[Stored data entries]
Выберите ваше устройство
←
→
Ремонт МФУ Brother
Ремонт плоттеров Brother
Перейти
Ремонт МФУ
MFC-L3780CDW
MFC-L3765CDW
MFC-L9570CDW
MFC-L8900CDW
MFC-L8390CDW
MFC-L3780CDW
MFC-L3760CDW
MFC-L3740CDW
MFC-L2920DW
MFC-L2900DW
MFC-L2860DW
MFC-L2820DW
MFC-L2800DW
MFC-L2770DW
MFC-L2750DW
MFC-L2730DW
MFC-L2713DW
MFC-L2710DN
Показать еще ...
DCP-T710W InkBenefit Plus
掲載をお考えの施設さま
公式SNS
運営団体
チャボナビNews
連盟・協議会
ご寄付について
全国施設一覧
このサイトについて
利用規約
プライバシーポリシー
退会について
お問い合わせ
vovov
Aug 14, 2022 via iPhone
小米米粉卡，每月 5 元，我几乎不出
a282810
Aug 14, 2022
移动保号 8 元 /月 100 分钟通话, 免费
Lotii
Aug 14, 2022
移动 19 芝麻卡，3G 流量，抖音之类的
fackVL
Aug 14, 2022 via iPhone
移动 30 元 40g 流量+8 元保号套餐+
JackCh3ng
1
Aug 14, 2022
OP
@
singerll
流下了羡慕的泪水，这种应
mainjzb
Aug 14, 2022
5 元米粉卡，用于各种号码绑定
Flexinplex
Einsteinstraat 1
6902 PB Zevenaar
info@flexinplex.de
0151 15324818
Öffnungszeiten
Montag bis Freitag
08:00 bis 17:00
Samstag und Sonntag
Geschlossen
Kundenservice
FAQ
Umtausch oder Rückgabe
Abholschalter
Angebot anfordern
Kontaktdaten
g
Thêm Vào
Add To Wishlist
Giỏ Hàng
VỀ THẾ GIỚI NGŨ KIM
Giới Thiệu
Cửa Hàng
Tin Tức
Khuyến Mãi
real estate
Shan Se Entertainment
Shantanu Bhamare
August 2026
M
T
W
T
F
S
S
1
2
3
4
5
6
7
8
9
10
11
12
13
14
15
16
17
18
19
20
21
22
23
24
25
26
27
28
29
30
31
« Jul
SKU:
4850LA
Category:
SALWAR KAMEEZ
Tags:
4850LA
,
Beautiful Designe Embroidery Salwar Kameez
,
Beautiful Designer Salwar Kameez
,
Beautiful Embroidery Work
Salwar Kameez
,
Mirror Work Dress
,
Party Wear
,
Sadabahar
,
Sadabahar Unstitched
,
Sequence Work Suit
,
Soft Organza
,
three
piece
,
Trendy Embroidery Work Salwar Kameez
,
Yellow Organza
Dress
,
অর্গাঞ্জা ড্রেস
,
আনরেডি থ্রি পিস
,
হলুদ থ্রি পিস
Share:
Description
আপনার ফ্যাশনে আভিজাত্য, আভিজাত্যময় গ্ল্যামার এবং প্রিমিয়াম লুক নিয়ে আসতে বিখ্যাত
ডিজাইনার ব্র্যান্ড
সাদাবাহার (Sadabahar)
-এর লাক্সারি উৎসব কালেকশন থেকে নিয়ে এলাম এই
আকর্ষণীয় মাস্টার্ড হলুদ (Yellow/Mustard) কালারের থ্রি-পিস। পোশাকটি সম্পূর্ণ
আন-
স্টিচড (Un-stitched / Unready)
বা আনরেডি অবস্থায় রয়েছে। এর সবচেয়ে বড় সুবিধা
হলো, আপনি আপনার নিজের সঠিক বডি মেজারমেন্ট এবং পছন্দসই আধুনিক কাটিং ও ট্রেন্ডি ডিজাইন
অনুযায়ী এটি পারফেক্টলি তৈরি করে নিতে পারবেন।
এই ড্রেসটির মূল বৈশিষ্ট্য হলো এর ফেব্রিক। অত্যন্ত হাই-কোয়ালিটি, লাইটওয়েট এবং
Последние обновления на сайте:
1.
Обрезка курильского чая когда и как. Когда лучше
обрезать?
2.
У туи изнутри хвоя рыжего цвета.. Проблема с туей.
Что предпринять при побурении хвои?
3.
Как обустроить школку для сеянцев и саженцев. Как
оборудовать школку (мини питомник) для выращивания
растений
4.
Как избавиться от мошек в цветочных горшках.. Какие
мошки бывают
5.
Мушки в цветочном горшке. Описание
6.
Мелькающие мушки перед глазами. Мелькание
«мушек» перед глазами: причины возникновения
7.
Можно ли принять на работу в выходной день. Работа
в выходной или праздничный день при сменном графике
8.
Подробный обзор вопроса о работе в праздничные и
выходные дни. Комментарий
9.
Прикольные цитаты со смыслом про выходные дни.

[Task statement]:
Rewrite everything from the start of the material down to and including the line that contains "08:00 bis 17:00" as a Markdown table with a "No." column for the row number and a "Text" column for the line. Leave out any blank lines.

[Result of the task]:
| No. | Text |
|---|---|
| 1 | Выберите ваше устройство |
| 2 | ← |
| 3 | → |
| 4 | Ремонт МФУ Brother |
| 5 | Ремонт плоттеров Brother |
| 6 | Перейти |
| 7 | Ремонт МФУ |
| 8 | MFC-L3780CDW |
| 9 | MFC-L3765CDW |
| 10 | MFC-L9570CDW |
| 11 | MFC-L8900CDW |
| 12 | MFC-L8390CDW |
| 13 | MFC-L3780CDW |
| 14 | MFC-L3760CDW |
| 15 | MFC-L3740CDW |
| 16 | MFC-L2920DW |
| 17 | MFC-L2900DW |
| 18 | MFC-L2860DW |
| 19 | MFC-L2820DW |
| 20 | MFC-L2800DW |
| 21 | MFC-L2770DW |
| 22 | MFC-L2750DW |
| 23 | MFC-L2730DW |
| 24 | MFC-L2713DW |
| 25 | MFC-L2710DN |
| 26 | Показать еще ... |
| 27 | DCP-T710W InkBenefit Plus |
| 28 | 掲載をお考えの施設さま |
| 29 | 公式SNS |
| 30 | 運営団体 |
| 31 | チャボナビNews |
| 32 | 連盟・協議会 |
| 33 | ご寄付について |
| 34 | 全国施設一覧 |
| 35 | このサイトについて |
| 36 | 利用規約 |
| 37 | プライバシーポリシー |
| 38 | 退会について |
| 39 | お問い合わせ |
| 40 | vovov |
| 41 | Aug 14, 2022 via iPhone |
| 42 | 小米米粉卡，每月 5 元，我几乎不出 |
| 43 | a282810 |
| 44 | Aug 14, 2022 |
| 45 | 移动保号 8 元 /月 100 分钟通话, 免费 |
| 46 | Lotii |
| 47 | Aug 14, 2022 |
| 48 | 移动 19 芝麻卡，3G 流量，抖音之类的 |
| 49 | fackVL |
| 50 | Aug 14, 2022 via iPhone |
| 51 | 移动 30 元 40g 流量+8 元保号套餐+ |
| 52 | JackCh3ng |
| 53 | 1 |
| 54 | Aug 14, 2022 |
| 55 | OP |
| 56 | @ |
| 57 | singerll |
| 58 | 流下了羡慕的泪水，这种应 |
| 59 | mainjzb |
| 60 | Aug 14, 2022 |
| 61 | 5 元米粉卡，用于各种号码绑定 |
| 62 | Flexinplex |
| 63 | Einsteinstraat 1 |
| 64 | 6902 PB Zevenaar |
| 65 | info@flexinplex.de |
| 66 | 0151 15324818 |
| 67 | Öffnungszeiten |
| 68 | Montag bis Freitag |
| 69 | 08:00 bis 17:00 |